### Stored data entries
Start of Block

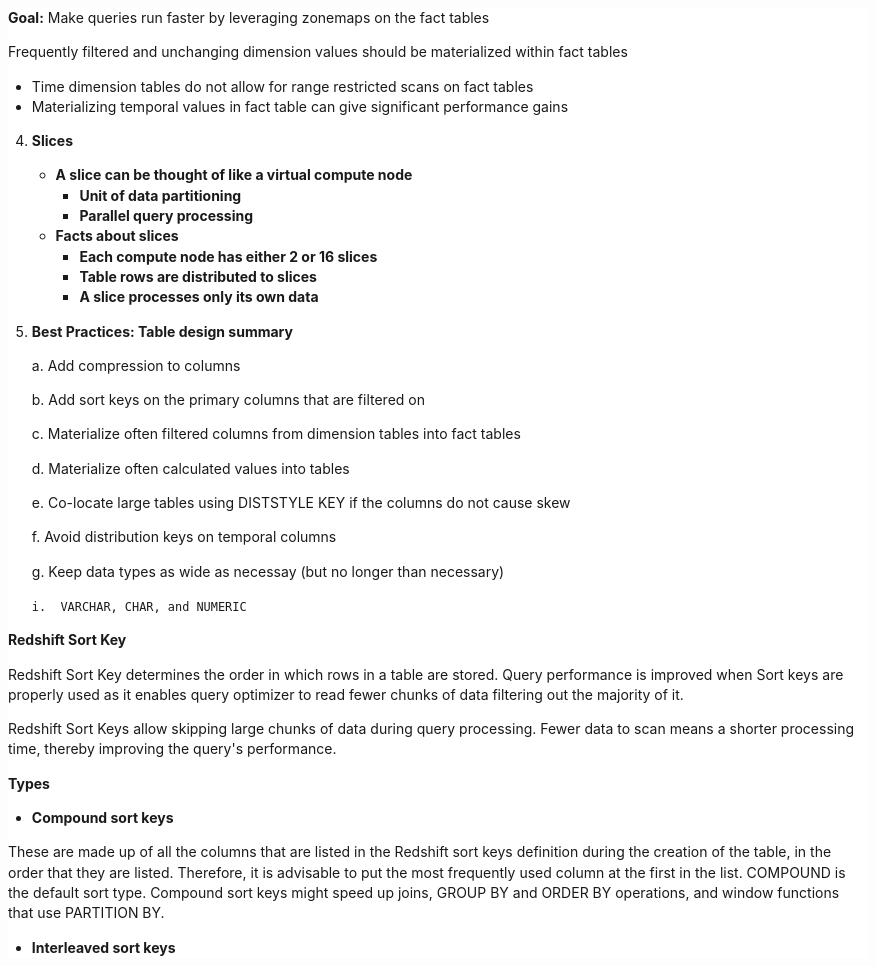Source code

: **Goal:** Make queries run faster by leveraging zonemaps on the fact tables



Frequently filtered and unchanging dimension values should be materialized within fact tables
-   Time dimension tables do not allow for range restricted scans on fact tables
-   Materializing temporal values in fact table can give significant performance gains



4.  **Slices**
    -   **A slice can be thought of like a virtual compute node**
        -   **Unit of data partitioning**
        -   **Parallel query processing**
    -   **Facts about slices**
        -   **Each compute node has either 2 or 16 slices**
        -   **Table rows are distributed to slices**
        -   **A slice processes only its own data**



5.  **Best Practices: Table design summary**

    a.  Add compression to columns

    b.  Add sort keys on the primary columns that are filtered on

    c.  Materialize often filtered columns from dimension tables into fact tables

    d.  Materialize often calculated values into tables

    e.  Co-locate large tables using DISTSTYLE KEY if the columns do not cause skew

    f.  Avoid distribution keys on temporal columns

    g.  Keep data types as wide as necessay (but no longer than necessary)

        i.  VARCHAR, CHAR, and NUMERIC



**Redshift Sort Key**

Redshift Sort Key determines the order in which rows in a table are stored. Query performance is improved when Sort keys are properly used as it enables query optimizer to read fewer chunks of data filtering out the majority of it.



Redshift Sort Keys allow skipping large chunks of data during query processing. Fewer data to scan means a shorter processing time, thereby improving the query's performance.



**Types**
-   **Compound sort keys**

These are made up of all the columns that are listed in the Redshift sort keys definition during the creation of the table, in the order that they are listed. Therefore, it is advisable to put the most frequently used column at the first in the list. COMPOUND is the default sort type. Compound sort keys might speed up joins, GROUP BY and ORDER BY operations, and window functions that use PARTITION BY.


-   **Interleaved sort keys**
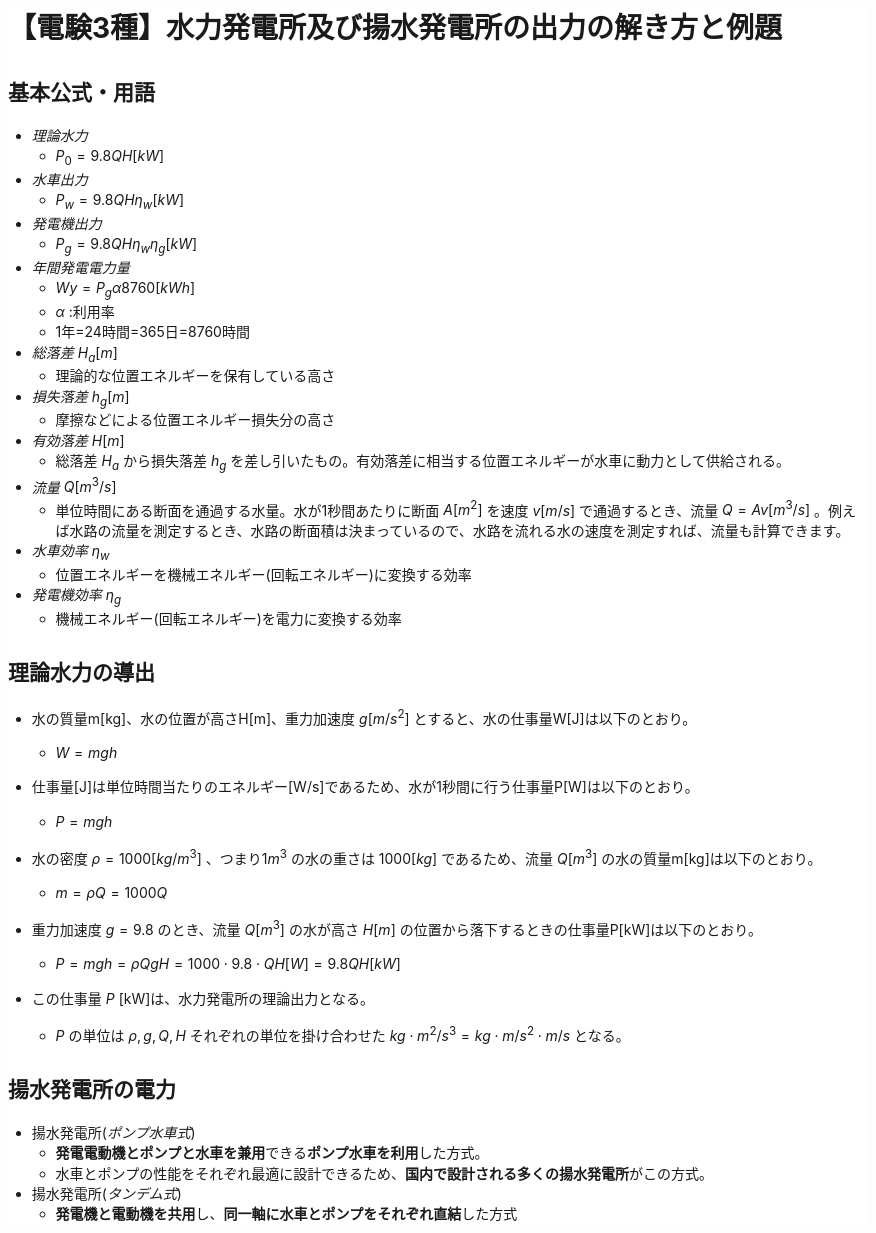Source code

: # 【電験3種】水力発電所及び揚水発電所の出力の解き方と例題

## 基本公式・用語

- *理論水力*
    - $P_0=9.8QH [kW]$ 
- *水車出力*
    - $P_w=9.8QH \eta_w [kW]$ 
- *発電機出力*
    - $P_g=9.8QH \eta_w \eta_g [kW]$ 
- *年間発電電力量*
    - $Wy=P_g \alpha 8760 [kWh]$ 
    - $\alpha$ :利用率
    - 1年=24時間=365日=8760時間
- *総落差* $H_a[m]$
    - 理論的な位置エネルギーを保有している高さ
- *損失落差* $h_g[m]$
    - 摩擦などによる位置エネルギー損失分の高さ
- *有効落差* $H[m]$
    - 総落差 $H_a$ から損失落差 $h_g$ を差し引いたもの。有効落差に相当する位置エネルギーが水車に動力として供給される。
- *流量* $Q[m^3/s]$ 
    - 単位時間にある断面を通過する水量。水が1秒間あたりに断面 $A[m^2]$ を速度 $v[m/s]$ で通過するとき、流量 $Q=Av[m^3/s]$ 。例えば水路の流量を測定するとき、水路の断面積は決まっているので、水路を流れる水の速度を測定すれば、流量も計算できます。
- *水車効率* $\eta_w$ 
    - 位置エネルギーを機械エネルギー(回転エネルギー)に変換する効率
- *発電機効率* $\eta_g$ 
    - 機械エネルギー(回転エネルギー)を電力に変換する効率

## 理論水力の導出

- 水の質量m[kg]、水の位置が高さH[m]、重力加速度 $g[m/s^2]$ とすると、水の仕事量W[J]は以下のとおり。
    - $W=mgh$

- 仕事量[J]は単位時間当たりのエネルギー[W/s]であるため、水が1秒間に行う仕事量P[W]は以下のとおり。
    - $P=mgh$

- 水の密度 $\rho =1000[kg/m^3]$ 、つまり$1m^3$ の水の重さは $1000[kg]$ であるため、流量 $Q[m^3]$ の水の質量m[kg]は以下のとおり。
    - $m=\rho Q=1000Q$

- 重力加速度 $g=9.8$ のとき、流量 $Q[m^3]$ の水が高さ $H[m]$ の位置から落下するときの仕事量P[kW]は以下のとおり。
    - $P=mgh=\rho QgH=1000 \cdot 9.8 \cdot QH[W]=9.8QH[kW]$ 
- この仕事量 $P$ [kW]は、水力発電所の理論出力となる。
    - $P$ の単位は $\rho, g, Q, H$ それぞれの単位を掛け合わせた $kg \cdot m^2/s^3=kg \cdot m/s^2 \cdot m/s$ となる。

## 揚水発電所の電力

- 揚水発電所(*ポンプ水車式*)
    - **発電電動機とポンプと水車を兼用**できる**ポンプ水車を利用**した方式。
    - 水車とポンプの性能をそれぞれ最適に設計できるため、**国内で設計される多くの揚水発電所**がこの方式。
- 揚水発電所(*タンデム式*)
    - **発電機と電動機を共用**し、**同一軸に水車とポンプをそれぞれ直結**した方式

End of Block

### THE PROBLEM
From the first line of the records through the line containing "on temporal columns", please output exactly those lines and nothing more, leaving out the pictures.

### RESPONSE TO THIS TASK
Source code

: **Goal:** Make queries run faster by leveraging zonemaps on the fact tables



Frequently filtered and unchanging dimension values should be materialized within fact tables
-   Time dimension tables do not allow for range restricted scans on fact tables
-   Materializing temporal values in fact table can give significant performance gains



4.  **Slices**
    -   **A slice can be thought of like a virtual compute node**
        -   **Unit of data partitioning**
        -   **Parallel query processing**
    -   **Facts about slices**
        -   **Each compute node has either 2 or 16 slices**
        -   **Table rows are distributed to slices**
        -   **A slice processes only its own data**



5.  **Best Practices: Table design summary**

    a.  Add compression to columns

    b.  Add sort keys on the primary columns that are filtered on

    c.  Materialize often filtered columns from dimension tables into fact tables

    d.  Materialize often calculated values into tables

    e.  Co-locate large tables using DISTSTYLE KEY if the columns do not cause skew

    f.  Avoid distribution keys on temporal columns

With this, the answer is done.